- _ZU ERLEDIGENDE AUFGABE_
Schreibe alle Einträge erneut ab, ersetze dabei überall „Media Room“ durch „Newsroom“ und ändere sonst nichts. Lass die Bilder in der Antwort weg.

(Gesammelte Daten)

--------

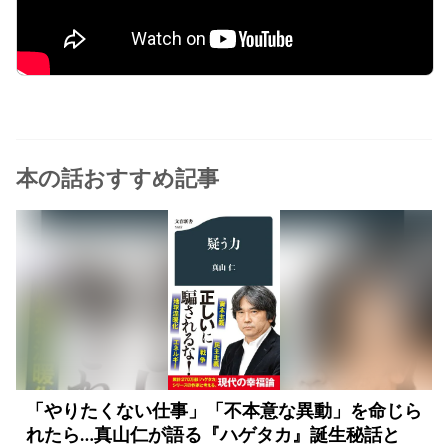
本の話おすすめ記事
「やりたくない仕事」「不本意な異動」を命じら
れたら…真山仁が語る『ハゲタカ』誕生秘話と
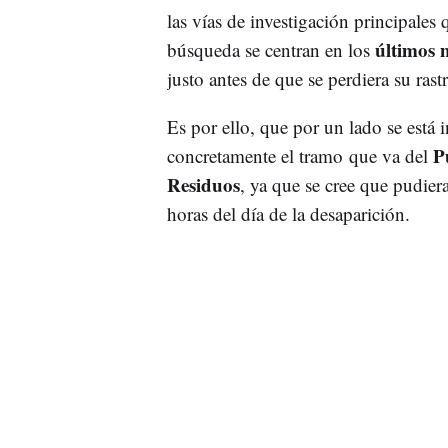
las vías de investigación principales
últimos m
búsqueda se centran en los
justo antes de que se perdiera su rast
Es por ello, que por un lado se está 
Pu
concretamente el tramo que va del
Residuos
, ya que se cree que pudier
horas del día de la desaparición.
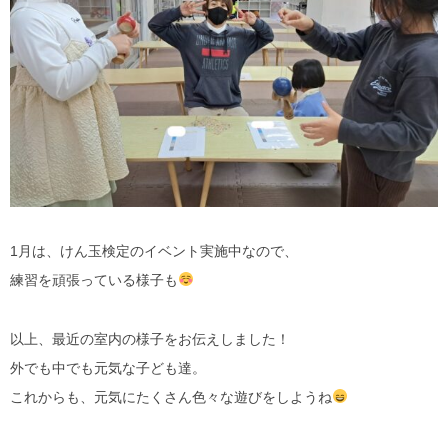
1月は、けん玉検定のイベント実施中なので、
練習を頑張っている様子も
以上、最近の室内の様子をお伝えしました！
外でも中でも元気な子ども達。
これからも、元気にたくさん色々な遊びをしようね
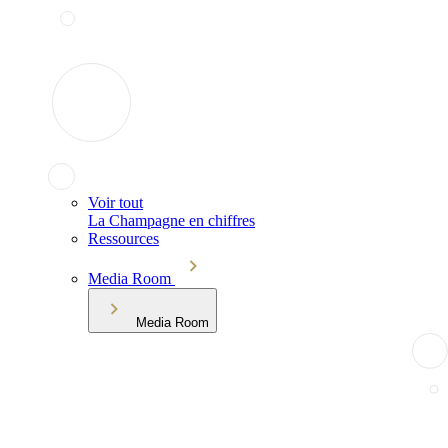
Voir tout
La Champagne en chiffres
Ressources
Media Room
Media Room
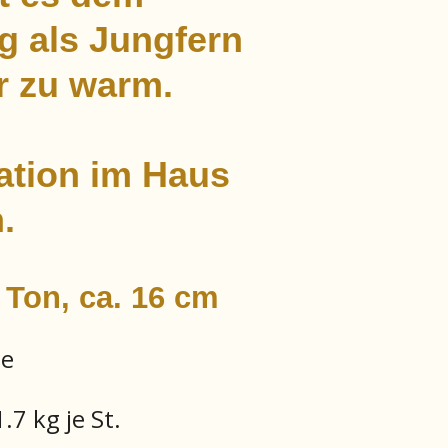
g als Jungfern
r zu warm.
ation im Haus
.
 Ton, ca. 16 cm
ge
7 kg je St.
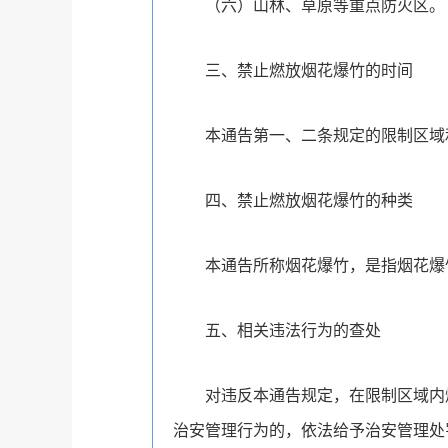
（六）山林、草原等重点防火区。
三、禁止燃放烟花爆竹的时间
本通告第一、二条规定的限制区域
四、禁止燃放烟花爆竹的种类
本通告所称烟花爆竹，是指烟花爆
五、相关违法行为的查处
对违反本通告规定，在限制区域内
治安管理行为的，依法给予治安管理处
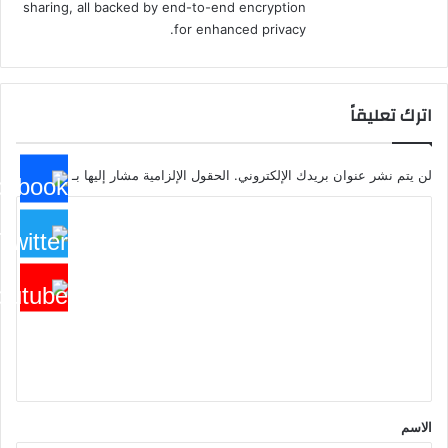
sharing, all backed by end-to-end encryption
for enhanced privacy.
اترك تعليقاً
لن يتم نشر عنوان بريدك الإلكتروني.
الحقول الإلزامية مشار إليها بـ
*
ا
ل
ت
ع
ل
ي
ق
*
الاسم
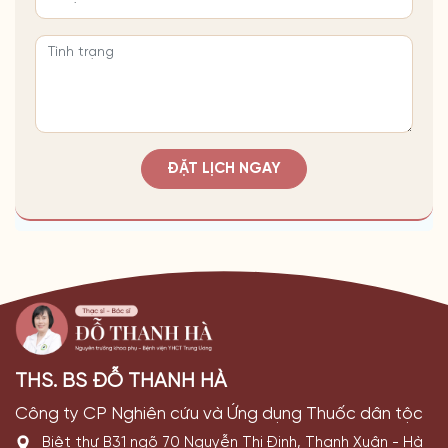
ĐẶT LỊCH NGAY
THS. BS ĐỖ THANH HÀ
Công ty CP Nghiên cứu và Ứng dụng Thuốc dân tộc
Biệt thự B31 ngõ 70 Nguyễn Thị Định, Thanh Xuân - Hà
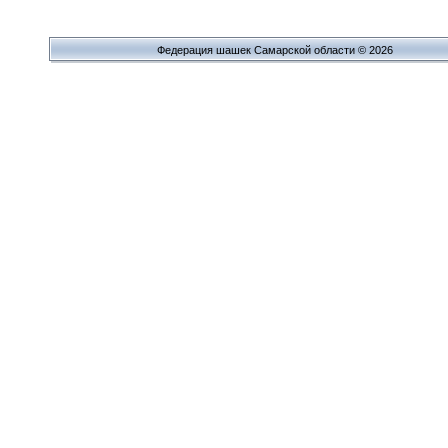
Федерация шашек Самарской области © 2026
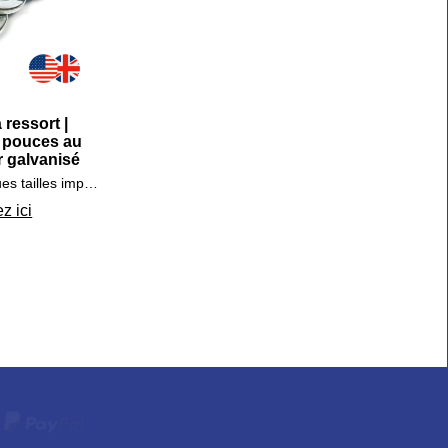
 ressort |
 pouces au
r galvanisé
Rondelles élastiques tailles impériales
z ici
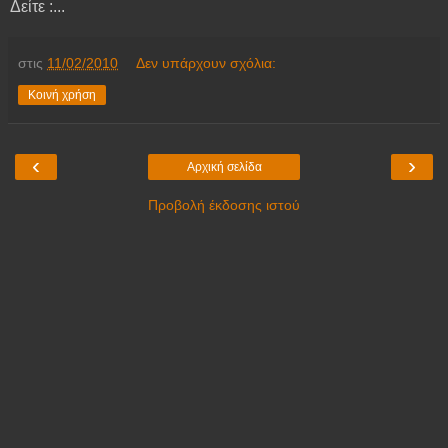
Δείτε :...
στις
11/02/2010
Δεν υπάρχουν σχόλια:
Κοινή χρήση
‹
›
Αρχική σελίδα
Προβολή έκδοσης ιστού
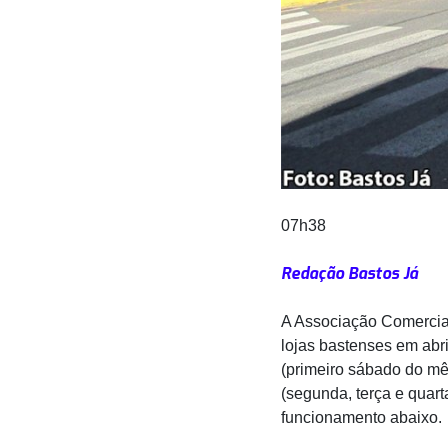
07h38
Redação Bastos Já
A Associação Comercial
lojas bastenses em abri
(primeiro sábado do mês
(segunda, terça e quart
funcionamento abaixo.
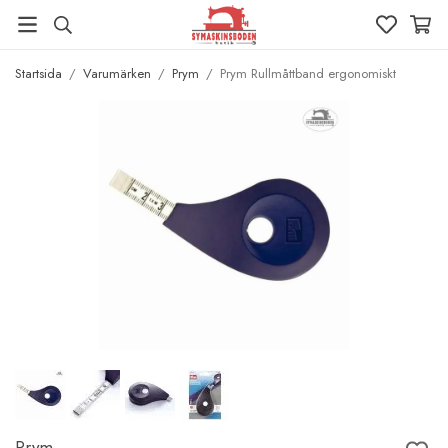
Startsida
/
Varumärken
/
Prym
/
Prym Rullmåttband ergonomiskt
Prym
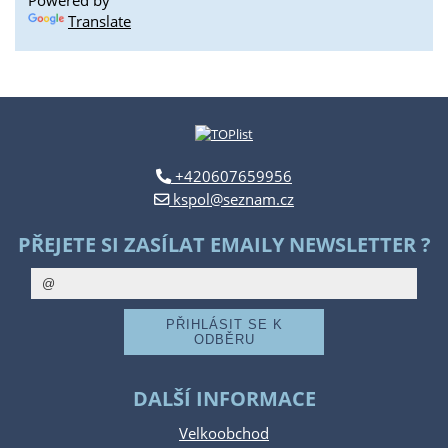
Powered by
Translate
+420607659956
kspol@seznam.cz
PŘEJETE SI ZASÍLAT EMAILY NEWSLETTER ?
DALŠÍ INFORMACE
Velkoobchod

--------

- _LÖSUNG DER ÜBUNG_
本の話おすすめ記事
「やりたくない仕事」「不本意な異動」を命じら
れたら…真山仁が語る『ハゲタカ』誕生秘話と
las vías de investigación principales
últimos m
búsqueda se centran en los
justo antes de que se perdiera su rast
Es por ello, que por un lado se está 
Pu
concretamente el tramo que va del
Residuos
, ya que se cree que pudier
horas del día de la desaparición.
1月は、けん玉検定のイベント実施中なので、
練習を頑張っている様子も
以上、最近の室内の様子をお伝えしました！
外でも中でも元気な子ども達。
これからも、元気にたくさん色々な遊びをしようね
Voir tout
La Champagne en chiffres
Ressources
Newsroom
Newsroom
g als Jungfern
r zu warm.
ation im Haus
.
 Ton, ca. 16 cm
ge
7 kg je St.
（六）山林、草原等重点防火区。
三、禁止燃放烟花爆竹的时间
本通告第一、二条规定的限制区域
四、禁止燃放烟花爆竹的种类
本通告所称烟花爆竹，是指烟花爆
五、相关违法行为的查处
对违反本通告规定，在限制区域内
治安管理行为的，依法给予治安管理处
sharing, all backed by end-to-end encryption
for enhanced privacy.
اترك تعليقاً
لن يتم نشر عنوان بريدك الإلكتروني.
الحقول الإلزامية مشار إليها بـ
*
ا
ل
ت
ع
ل
ي
ق
*
الاسم
ĐẶT LỊCH NGAY
THS. BS ĐỖ THANH HÀ
Công ty CP Nghiên cứu và Ứng dụng Thuốc dân tộc
Biệt thự B31 ngõ 70 Nguyễn Thị Định, Thanh Xuân - Hà
Федерация шашек Самарской области © 2026
 ressort |
 pouces au
r galvanisé
Rondelles élastiques tailles impériales
z ici
Δείτε :...
στις
11/02/2010
Δεν υπάρχουν σχόλια:
Κοινή χρήση
‹
›
Αρχική σελίδα
Προβολή έκδοσης ιστού
07h38
Redação Bastos Já
A Associação Comercial
lojas bastenses em abri
(primeiro sábado do mês
(segunda, terça e quart
funcionamento abaixo.
Startsida
/
Varumärken
/
Prym
/
Prym Rullmåttband ergonomiskt
Prym
Powered by
Translate
+420607659956
kspol@seznam.cz
PŘEJETE SI ZASÍLAT EMAILY NEWSLETTER ?
DALŠÍ INFORMACE
Velkoobchod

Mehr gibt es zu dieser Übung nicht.